The story so far: On May 27, a preprint titled The complete sequence of the human genome was posted in the online repository bioRxiv . In this preprint, scientists from the Telomere-to-Telomere (T2T) Consortium, an international collaboration of around 30 institutions, reported the most complete sequencing of the human genome until now. They have, in the process, discovered over a hundred new genes that code for proteins. The total size of the genome they have sequenced is close to 3.05 billion base pairs. This adds 200 million base pairs to the last draft of the human genome that was published in 2013. The results come with the caveat that about 0.3% may still have errors, and that among the sex chromosomes, only the X chromosome has been sequenced.
What is significant about this announcement?
The Human Genome Project that began in 1990 gave the first results of the complete human genome sequence in 2003. For the first time, we were able to read the blueprint of human life. However, though it was announced as the complete human genome, about 15% of it was incomplete. Due to limitations of technology, scientists were not able to piece together some repetitive parts of the human genome.
Solving some of the problems, an updated “complete” version was released in 2013 , which still missed out on 8% of the genome. Now, the researchers have nearly completed the job , adding 200 million base pairs and 115 new protein-coding genes to the list.
What is special about protein-coding genes?
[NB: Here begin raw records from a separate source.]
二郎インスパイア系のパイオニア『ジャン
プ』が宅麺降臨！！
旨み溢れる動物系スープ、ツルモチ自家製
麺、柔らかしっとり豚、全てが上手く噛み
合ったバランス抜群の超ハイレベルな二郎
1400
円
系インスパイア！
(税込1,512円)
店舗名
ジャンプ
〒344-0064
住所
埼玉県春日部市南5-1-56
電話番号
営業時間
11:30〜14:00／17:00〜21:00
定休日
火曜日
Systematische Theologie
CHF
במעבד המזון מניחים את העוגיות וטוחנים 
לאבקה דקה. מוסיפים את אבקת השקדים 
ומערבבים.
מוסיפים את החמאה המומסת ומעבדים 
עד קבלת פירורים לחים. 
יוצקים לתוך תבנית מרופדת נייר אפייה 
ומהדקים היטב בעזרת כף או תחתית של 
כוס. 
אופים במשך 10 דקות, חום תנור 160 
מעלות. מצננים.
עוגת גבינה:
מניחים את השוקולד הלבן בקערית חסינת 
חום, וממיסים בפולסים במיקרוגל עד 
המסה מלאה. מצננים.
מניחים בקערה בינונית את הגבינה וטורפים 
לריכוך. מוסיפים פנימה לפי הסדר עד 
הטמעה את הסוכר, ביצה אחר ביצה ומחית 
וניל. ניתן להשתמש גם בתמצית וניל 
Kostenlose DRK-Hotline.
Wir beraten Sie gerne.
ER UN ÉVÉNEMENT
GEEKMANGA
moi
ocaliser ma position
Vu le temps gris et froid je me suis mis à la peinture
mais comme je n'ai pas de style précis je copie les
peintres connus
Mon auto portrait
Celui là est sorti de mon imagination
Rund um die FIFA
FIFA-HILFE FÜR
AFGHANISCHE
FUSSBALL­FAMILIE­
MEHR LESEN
The human genome is the entire set of deoxyribonucleic acid (DNA) belonging to a human. This resides in the nucleus of every cell of the human being. The DNA consists of a double-stranded molecule, each of which is built up by four bases – adenine (A), cytosine (C), guanine (G) and thymine (T). Every base on one strand pairs with a complementary base on the other strand (A pairs only with T, and C only with G). In all, the genome is made up of 3.05 billion such base pairs, approximately.
Of these, there are long stretches that do not seem to have a particular function. On the other hand, protein-coding sequences or protein-coding genes are DNA sequences that get transcribed on ribonucleic acid (RNA) as an intermediate step. These in turn make the proteins responsible for various functions such as keeping the body healthy or determining the colour of the eye — proteins carry out the instructions encoded in the genes.
Whose DNA was sequenced?
The DNA used did not belong to any person. According to a report in Nature , it was a cell line derived from a tissue known as a complete hydatidiform mole. This is the tissue that forms when a sperm inseminates an egg that has no nucleus. Hence, this tissue has the chromosomes of just the father.
What are the gaps in the study?
For one thing, it has no information about the Y chromosome.
We know that all chromosomes in an arbitrary cell’s nucleus are found in pairs – we have 23 pairs of chromosomes in each cell. However, the sex cells such as sperm and egg cells contain only one of each pair of chromosomes (haploid cells). So, while egg cells always carry a copy of the X chromosome, sperms can carry either an X chromosome or a Y chromosome. The cell line that the researchers studied had an X chromosome only and no Y chromosome. Therefore, information about the Y chromosome is missing in this release.
It is also not 100% complete. The researchers say that about 0.3% of the genome may have errors.
What will this genome draft be useful for?
One of the most important uses of this release will be that it forms a standard for comparison in future sequencing attempts, according to Dr. Satyajit Rath, a visiting faculty member at Indian Institutes of Science Education and Research (IISER), Pune, and an expert on immunology. Just as the standard of time is given by the beats of a caesium clock placed in the International Bureau of Standards, this sequence of the human genome will be a gold standard of reference for future attempts.
The level of accuracy is unprecedented and while earlier, people were trying to piece together strands of DNA that were a few hundred base pairs long, the technology used by the Telomere-to-Telomere Consortium used sequencing technology that could scan 20,000 base pairs at one go. This is a significant technological feat.